В общем, день был верный и время тоже. Но где же тогда мисс Харрис?
Тилли была уверена, что не ошиблась. Она же не полусумасшедшая, вроде Лиз Ходжез. Ведь только вчера они с мисс Харрис договорились встретится здесь, на этой скамейке, в девять тридцать утра. Тилли постаралась не опоздать, но не из-за того, что мисс Харрис может рассердиться, и не из-за денег тоже. Тилли постаралась прийти вовремя просто потому, что уважала мисс Харрис. Кроме того, член муниципального совета была очень занятая женщина. Наверняка, здесь, на поверхности, таких не много.
До сих пор мисс Харрис никогда не опаздывала. В любом случае Тилли приготовилась ждать хоть весь день, если понадобится. К тому же особых дел у нее не было, да и денек обещал быть приятным.
«Я похожа на старую медведицу, вылезшую весной из берлоги».
Сравнение с медведицей ей понравилось, и она громко рассмеялась. Это испугало пару с детской коляской. Молодые люди посмотрели так, что Тилли тут же расхотелось смеяться.
«Наверное, приняли меня за сумасшедшую».
Потом на дорожке вдруг появилась Джинкс.
– Ты сказала, что охотники преследуют только преступников, – начала девочка, блестя глазами.
Тилли нахмурилась.
– Хм, конечно.
– И на этот раз тоже? – Джинкс повысила голос.
– Чего раскричалась? Садись и объясни, в чем дело.
– Джефф Конверс! – выпалила Джинкс.
Услышав имя, Тилли огляделась. Вроде бы никто не слышал, но на поверхности охотников поминать ни в коем случае не следовало. Она схватила Джинкс за руку.
– Успокойся.
Затем в последний раз поискала глазами Ив Харрис и, решив больше не ждать, направилась к реке, держа девочку за руку.
– Отпусти! – возмутилась Джинкс, пытаясь освободиться.

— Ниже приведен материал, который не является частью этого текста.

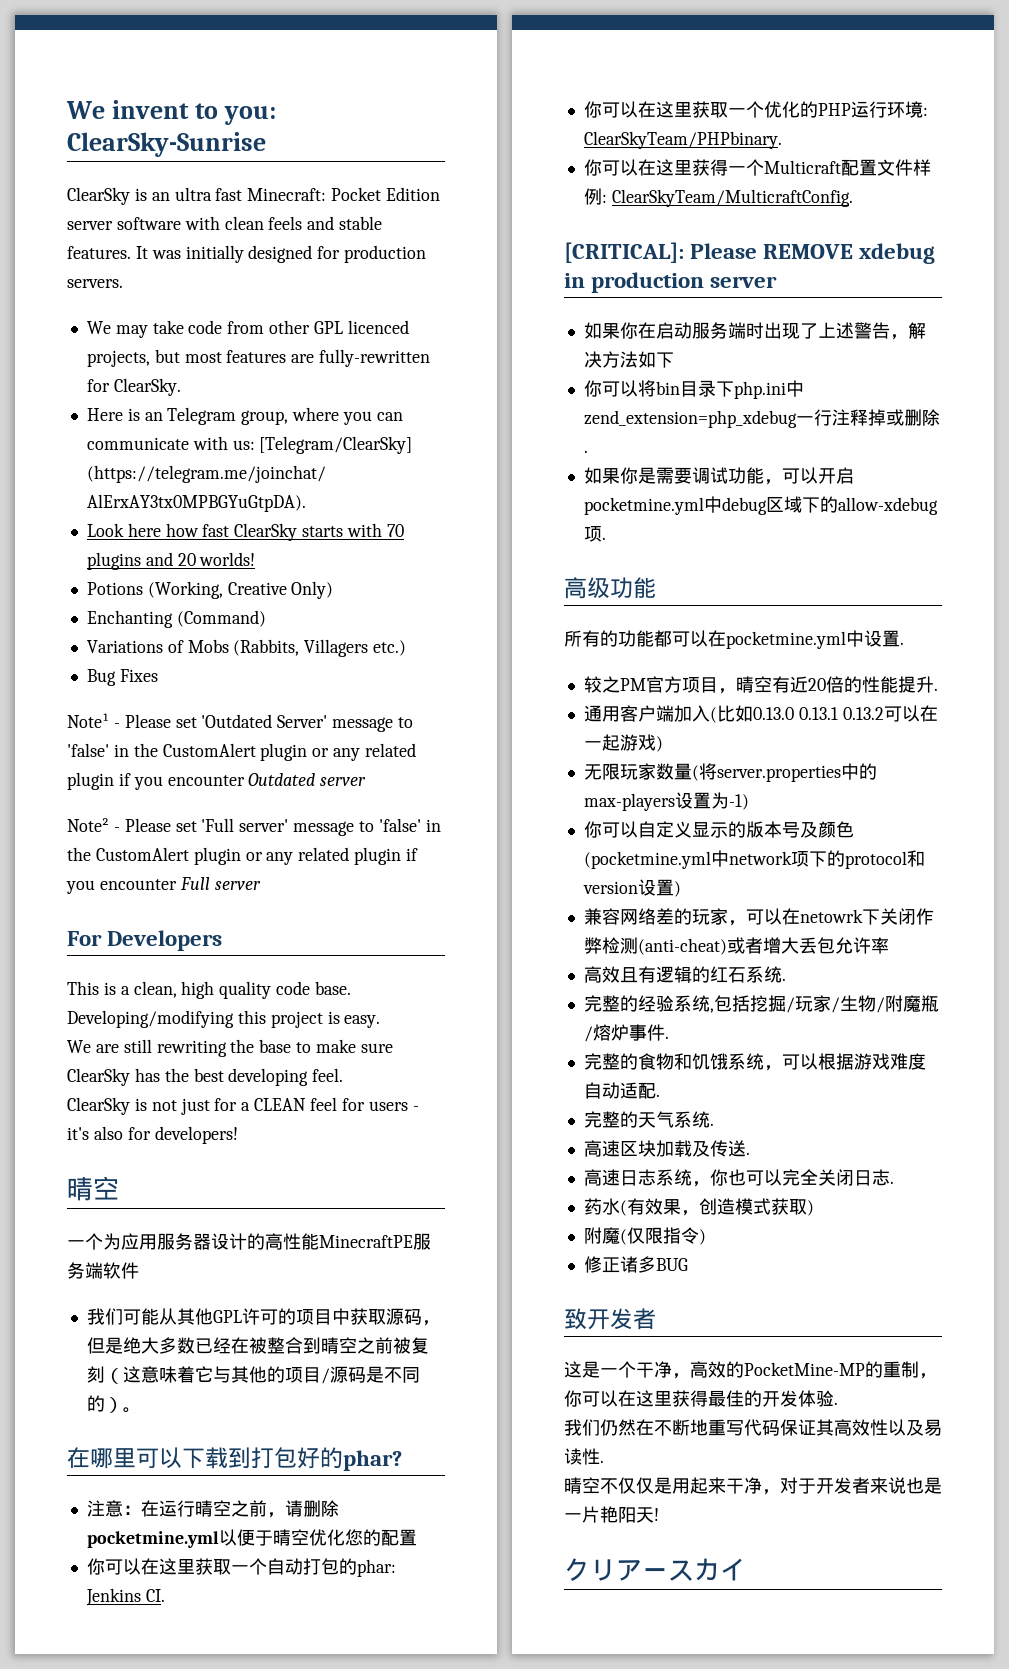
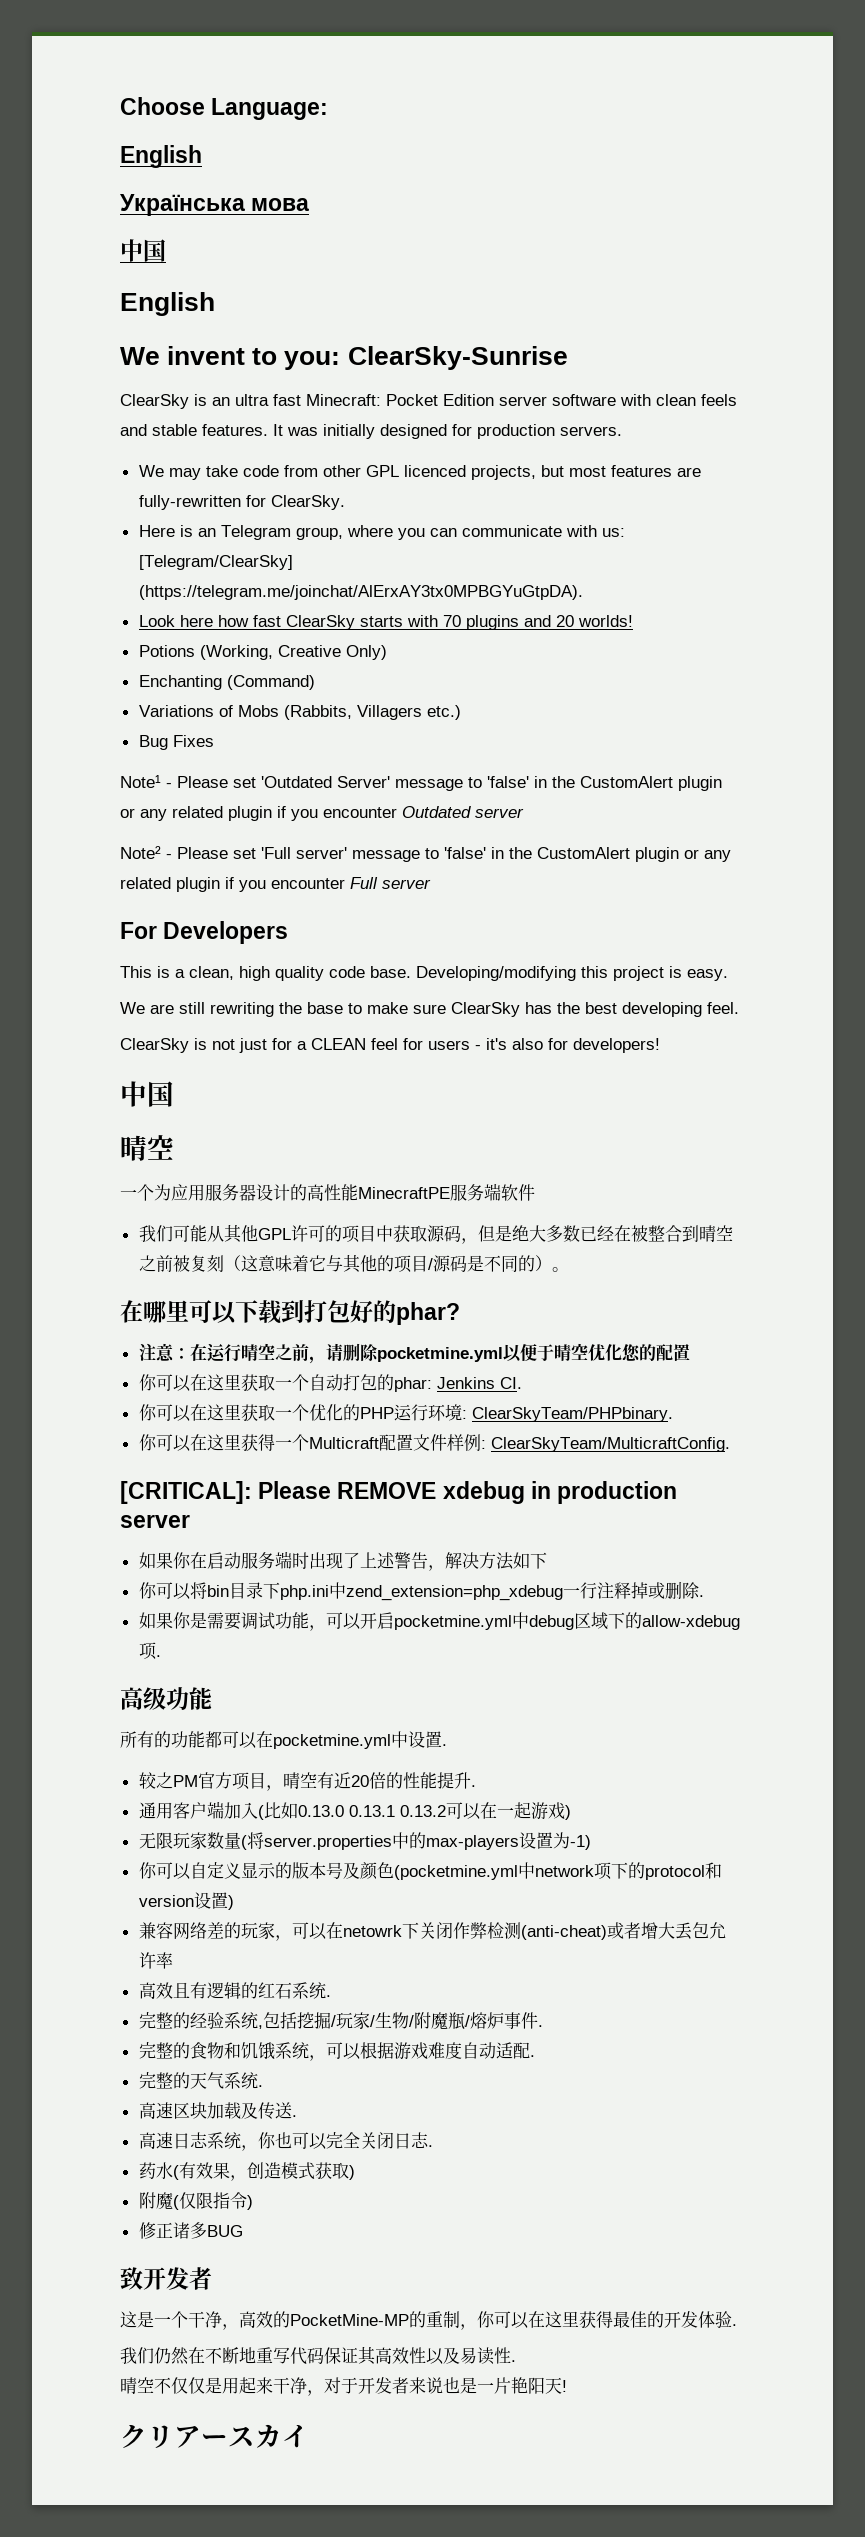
(66, 110) none -> [120,97,329,120] [120,145,202,168] [120,194,310,216] [120,239,166,262] [120,292,215,316] Choose Language: // English // Українська мова // 中国 // English //
(238, 1135) none -> [120,1081,174,1107] // 中国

Но пальцы у Тилли были крепкие. Они обошли бейсбольное поле и через несколько минут пролезли в едва заметную дыру в высоком заборе, отделяющем парк от железнодорожных путей. Здесь околачивалось два десятка бездомных, одетых в разнообразное тряпье. При ближайшем рассмотрении оказалось, что они вовсе не околачивались, а дежурили, распределившись по двое-трое. Некоторые лежали в сорной траве, другие подпирали спинами поддерживающие шоссе колонны.
Проходя мимо, Тилли кивнула нескольким, с некоторыми даже перекинулась парой слов. Но с Джинкс заговорила, когда их поглотил мрак железнодорожного туннеля.
– Теперь расскажи, в чем дело.
– Он не виноват! – произнесла Джинкс дрожащим голосом.
– В чем не виноват? – резко спросила Тилли. – О ком ты говоришь?
– О тех людях, которые вчера ночевали у нас. Потом ты их выгнала.
Лицо Тилли потемнело.
– Ну и что с ними?
– Насчет того здорового не знаю, но другой, Джефф Конверс, ни в чем не виноват.
– Ты уже говорила об этом утром, но почему я должна тебе верить? Ведь в газетах писали совсем другое.
– Я знаю, что писали в газетах, потому что сегодня ходила в библиотеку. Там все неправда! Я говорила тебе, что была при этом. Видела своими глазами. Этот парень хотел помочь Синди Аллен. А напал Бобби Гомес. Он жутко ее избивал, она закричала, а этот парень только вышел из вагона. Услышал и побежал на помощь.